Start of DATASET

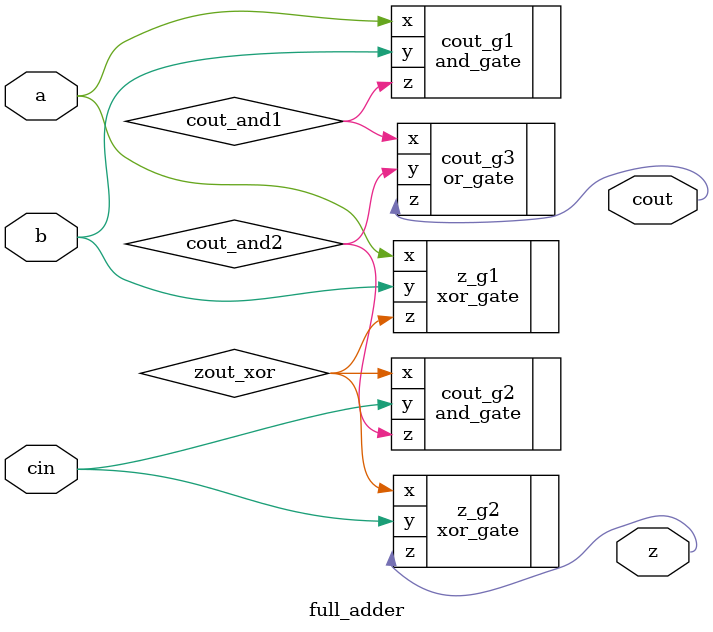
<source format=v>
module full_adder(a, b, cin, z, cout);
	// Define single-bit inputs
	input a; // Operator A (1b)
	input b; // Operator B (1b)
	input cin; // Carry-in (1b)
	// Define single-bit outputs
	output wire z; // Result (1b)
	output wire cout; // Carry-out (1b)

	// Define internal wires
	wire zout_xor;
	wire cout_and1, cout_and2;

	// Define result
	xor_gate z_g1 (.x(a), .y(b), .z(zout_xor));
	xor_gate z_g2 (.x(zout_xor), .y(cin), .z(z));

	// Define carry out
	and_gate cout_g1 (.x(a), .y(b), .z(cout_and1));
	and_gate cout_g2 (.x(zout_xor), .y(cin), .z(cout_and2));
	or_gate cout_g3 (.x(cout_and1), .y(cout_and2), .z(cout));


endmodule
</source>
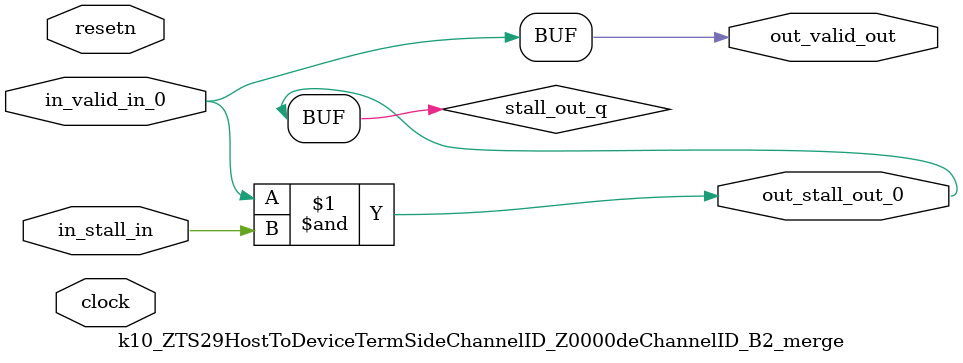
<source format=sv>



(* altera_attribute = "-name AUTO_SHIFT_REGISTER_RECOGNITION OFF; -name MESSAGE_DISABLE 10036; -name MESSAGE_DISABLE 10037; -name MESSAGE_DISABLE 14130; -name MESSAGE_DISABLE 14320; -name MESSAGE_DISABLE 15400; -name MESSAGE_DISABLE 14130; -name MESSAGE_DISABLE 10036; -name MESSAGE_DISABLE 12020; -name MESSAGE_DISABLE 12030; -name MESSAGE_DISABLE 12010; -name MESSAGE_DISABLE 12110; -name MESSAGE_DISABLE 14320; -name MESSAGE_DISABLE 13410; -name MESSAGE_DISABLE 113007; -name MESSAGE_DISABLE 10958" *)
module k10_ZTS29HostToDeviceTermSideChannelID_Z0000deChannelID_B2_merge (
    input wire [0:0] in_stall_in,
    input wire [0:0] in_valid_in_0,
    output wire [0:0] out_stall_out_0,
    output wire [0:0] out_valid_out,
    input wire clock,
    input wire resetn
    );

    wire [0:0] stall_out_q;


    // stall_out(LOGICAL,6)
    assign stall_out_q = in_valid_in_0 & in_stall_in;

    // out_stall_out_0(GPOUT,4)
    assign out_stall_out_0 = stall_out_q;

    // out_valid_out(GPOUT,5)
    assign out_valid_out = in_valid_in_0;

endmodule

</source>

End of DATASET

WHAT THE TASK REQUIRES: Repeat the records above verbatim, dropping the pictures.

RESULT BELOW:
<source format=v>
module full_adder(a, b, cin, z, cout);
	// Define single-bit inputs
	input a; // Operator A (1b)
	input b; // Operator B (1b)
	input cin; // Carry-in (1b)
	// Define single-bit outputs
	output wire z; // Result (1b)
	output wire cout; // Carry-out (1b)

	// Define internal wires
	wire zout_xor;
	wire cout_and1, cout_and2;

	// Define result
	xor_gate z_g1 (.x(a), .y(b), .z(zout_xor));
	xor_gate z_g2 (.x(zout_xor), .y(cin), .z(z));

	// Define carry out
	and_gate cout_g1 (.x(a), .y(b), .z(cout_and1));
	and_gate cout_g2 (.x(zout_xor), .y(cin), .z(cout_and2));
	or_gate cout_g3 (.x(cout_and1), .y(cout_and2), .z(cout));


endmodule
</source>
<source format=sv>



(* altera_attribute = "-name AUTO_SHIFT_REGISTER_RECOGNITION OFF; -name MESSAGE_DISABLE 10036; -name MESSAGE_DISABLE 10037; -name MESSAGE_DISABLE 14130; -name MESSAGE_DISABLE 14320; -name MESSAGE_DISABLE 15400; -name MESSAGE_DISABLE 14130; -name MESSAGE_DISABLE 10036; -name MESSAGE_DISABLE 12020; -name MESSAGE_DISABLE 12030; -name MESSAGE_DISABLE 12010; -name MESSAGE_DISABLE 12110; -name MESSAGE_DISABLE 14320; -name MESSAGE_DISABLE 13410; -name MESSAGE_DISABLE 113007; -name MESSAGE_DISABLE 10958" *)
module k10_ZTS29HostToDeviceTermSideChannelID_Z0000deChannelID_B2_merge (
    input wire [0:0] in_stall_in,
    input wire [0:0] in_valid_in_0,
    output wire [0:0] out_stall_out_0,
    output wire [0:0] out_valid_out,
    input wire clock,
    input wire resetn
    );

    wire [0:0] stall_out_q;


    // stall_out(LOGICAL,6)
    assign stall_out_q = in_valid_in_0 & in_stall_in;

    // out_stall_out_0(GPOUT,4)
    assign out_stall_out_0 = stall_out_q;

    // out_valid_out(GPOUT,5)
    assign out_valid_out = in_valid_in_0;

endmodule

</source>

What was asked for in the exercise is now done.